No matter what kind of business you are starting, a knowledge of marketing and sales will save you many headaches. A passion for creating a beautiful handmade lifestyle product is not enough to run a successful lifestyle brand; it is critical that you understand key business principles in addition to your natural skills or great product line.

Not sure how to start? Taking business courses is a great idea, but you can also easily brush up on sales and marketing through free online resources. Check out these 10 Sales Skills Everyone Should Master To Be Successful to begin now.

9. Successful Entrepreneurs Have Strong Money Management

Along with sales and marketing skills, money management is a very useful tool in the box of the entrepreneur. Understanding how to best manage your money can be the difference between early success and early failure in the business world.
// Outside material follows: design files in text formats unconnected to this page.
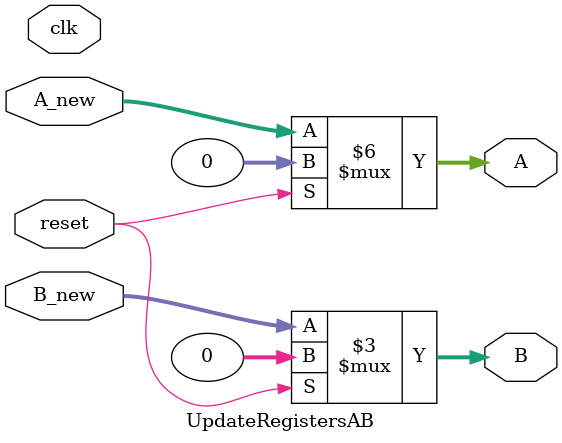
<source format=v>
module UpdateRegistersAB #(parameter data_width = 32) ( 
    input reset,
	input clk,
    input [data_width - 1 : 0] A_new,
    input [data_width - 1 : 0] B_new,
       	output reg [data_width - 1 : 0] A,
        output reg [data_width - 1 : 0] B);

always @(*) begin
    if(reset) begin
        A <= 0;
        B <= 0;
    end
    else begin
        A <= A_new;
        B <= B_new;
    end
end

endmodule

</source>
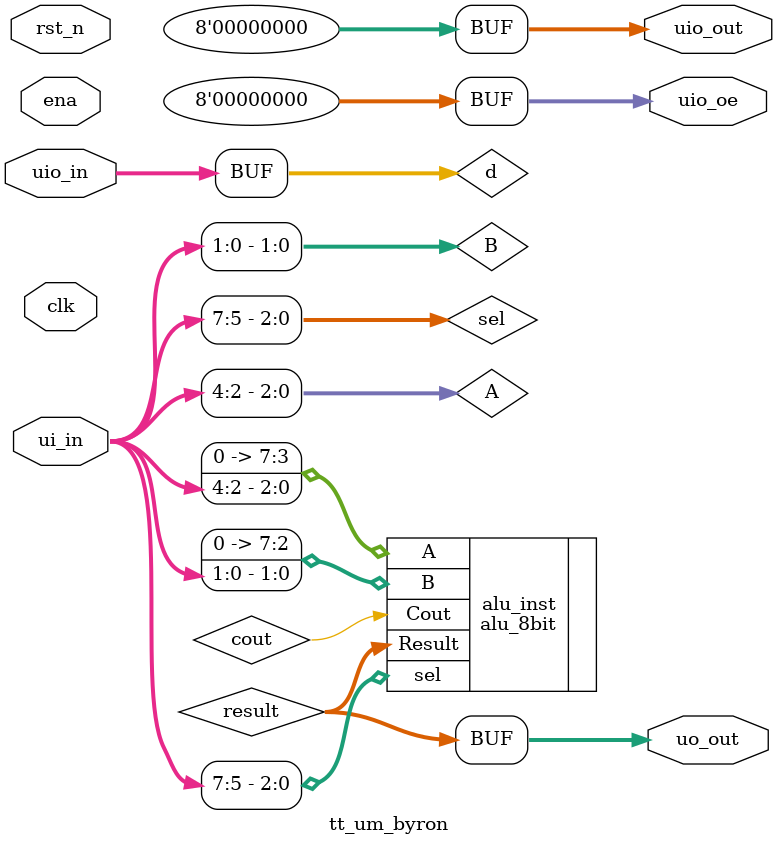
<source format=v>
module tt_um_byron (
    input  [7:0] ui_in,
    output [7:0] uo_out,
    output [7:0] uio_out,
    input  [7:0] uio_in,
    output [7:0] uio_oe,
    input clk,
    input ena,
    input rst_n
);

    // Mapeo sin solapamiento:
    wire [2:0] sel = ui_in[7:5];  // selección de operación
    wire [2:0] A   = ui_in[4:2];  // A reducido a 3 bits
    wire [1:0] B   = ui_in[1:0];  // B reducido a 2 bits

    wire [7:0] result;
    wire cout;
    wire [7:0] d;


    // Expandir A y B a 8 bits para la ALU
    alu_8bit alu_inst (
        .A({5'b00000, A}),
        .B({6'b000000, B}),
        .sel(sel),
        .Result(result),
        .Cout(cout)
    );

    assign uo_out = result;
    assign uio_out = 8'b00000000; // o alguna lógica válida
    assign uio_oe = 8'b00000000;        // habilita todas las salidas
    assign d = uio_in;

endmodule

</source>
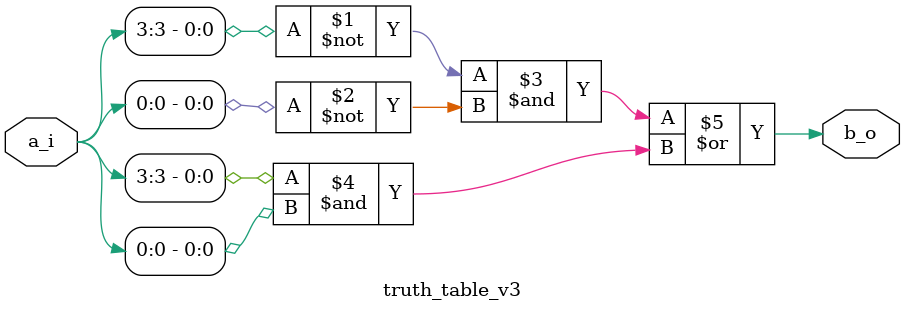
<source format=v>

module truth_table_v3 (
	input wire [3:0] a_i,
	
	output wire 	  b_o
);

	assign b_o = (~a_i[3] & ~a_i[0]) | (a_i[3] & a_i[0]);
	
endmodule

</source>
If money management isn’t your strongest skill, prepare to hire a financial expert to help you with any tricky business that comes up. Financial guidance and knowledge is never a bad idea.
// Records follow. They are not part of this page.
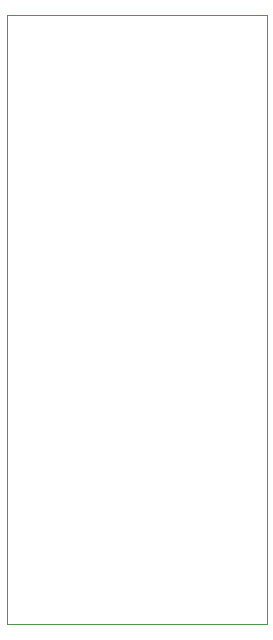
<source format=gm1>
%TF.GenerationSoftware,KiCad,Pcbnew,(6.0.1)*%
%TF.CreationDate,2022-03-17T17:24:26+01:00*%
%TF.ProjectId,Module,4d6f6475-6c65-42e6-9b69-6361645f7063,v01*%
%TF.SameCoordinates,Original*%
%TF.FileFunction,Profile,NP*%
%FSLAX46Y46*%
G04 Gerber Fmt 4.6, Leading zero omitted, Abs format (unit mm)*
G04 Created by KiCad (PCBNEW (6.0.1)) date 2022-03-17 17:24:26*
%MOMM*%
%LPD*%
G01*
G04 APERTURE LIST*
%TA.AperFunction,Profile*%
%ADD10C,0.050000*%
%TD*%
G04 APERTURE END LIST*
D10*
X158652000Y-50165000D02*
X158652000Y-101736000D01*
X136652000Y-101736000D02*
X158652000Y-101736000D01*
X136652000Y-50165000D02*
X136652000Y-101736000D01*
X136652000Y-50165000D02*
X158652000Y-50165000D01*
M02*

</source>
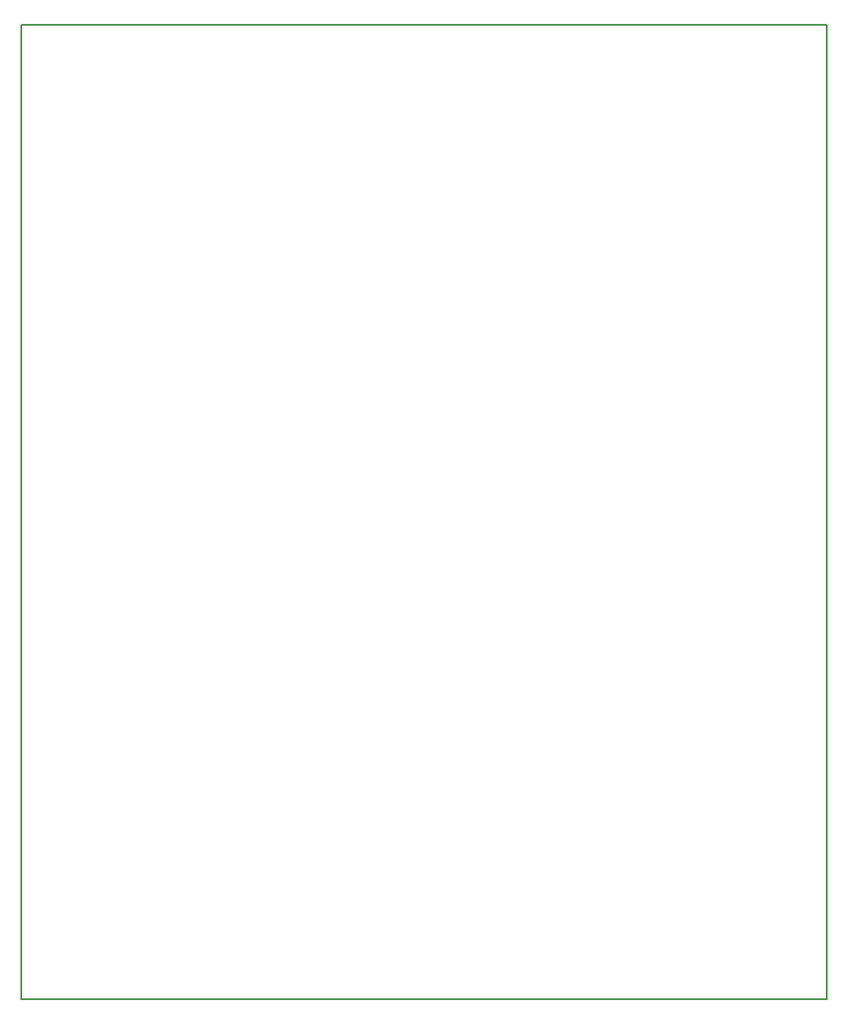
<source format=gm1>
G04 #@! TF.GenerationSoftware,KiCad,Pcbnew,(5.0.0)*
G04 #@! TF.CreationDate,2019-05-30T12:20:16+02:00*
G04 #@! TF.ProjectId,ODMeter,4F444D657465722E6B696361645F7063,rev?*
G04 #@! TF.SameCoordinates,Original*
G04 #@! TF.FileFunction,Profile,NP*
%FSLAX46Y46*%
G04 Gerber Fmt 4.6, Leading zero omitted, Abs format (unit mm)*
G04 Created by KiCad (PCBNEW (5.0.0)) date 05/30/19 12:20:16*
%MOMM*%
%LPD*%
G01*
G04 APERTURE LIST*
%ADD10C,0.150000*%
G04 APERTURE END LIST*
D10*
X68000000Y-145000000D02*
X68000000Y-52000000D01*
X145000000Y-145000000D02*
X68000000Y-145000000D01*
X145000000Y-52000000D02*
X145000000Y-145000000D01*
X68000000Y-52000000D02*
X145000000Y-52000000D01*
M02*

</source>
10. Successful Entrepreneurs Ask Questions and Continually Improve

Pride is a natural human quality, but it’s important to humbly conduct some constructive criticism every now and again on both yourself as a leader and your new business as a whole.

Assess how things are going and be willing to make positive changes if necessary. Here’re 15 ways to cultivate lifelong learning.
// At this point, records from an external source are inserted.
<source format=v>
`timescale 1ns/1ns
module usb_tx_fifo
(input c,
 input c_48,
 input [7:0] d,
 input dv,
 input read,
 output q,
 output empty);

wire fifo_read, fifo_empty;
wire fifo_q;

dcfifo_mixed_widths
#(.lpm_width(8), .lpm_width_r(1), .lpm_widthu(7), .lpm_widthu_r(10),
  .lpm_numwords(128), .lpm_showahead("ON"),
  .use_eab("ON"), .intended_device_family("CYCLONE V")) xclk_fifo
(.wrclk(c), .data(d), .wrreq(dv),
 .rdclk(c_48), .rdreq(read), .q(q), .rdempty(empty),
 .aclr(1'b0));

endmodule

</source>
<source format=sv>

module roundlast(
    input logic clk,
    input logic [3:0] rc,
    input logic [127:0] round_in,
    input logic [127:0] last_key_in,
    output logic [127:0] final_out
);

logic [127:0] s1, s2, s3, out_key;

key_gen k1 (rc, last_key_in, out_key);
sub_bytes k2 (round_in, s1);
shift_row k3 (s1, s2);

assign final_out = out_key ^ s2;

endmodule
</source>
If you are always improving, then how can you ultimately fail?

The Bottom Line

Let me remind you of one important fact: the qualities of an entrepreneur listed here are not exclusively available to some people and elusive to others.

Although some people may have natural strengths and weaknesses, these qualities can be learned by anyone interested in taking up the entrepreneurial challenge. It might not be easy to change old habits, but it is absolutely possible to cultivate these characteristics in yourself.

Whether you’re a business owner or an aspiring entrepreneur, with hard work, you can train yourself to develop the qualities that truly determine the entrepreneurial spirit and future success.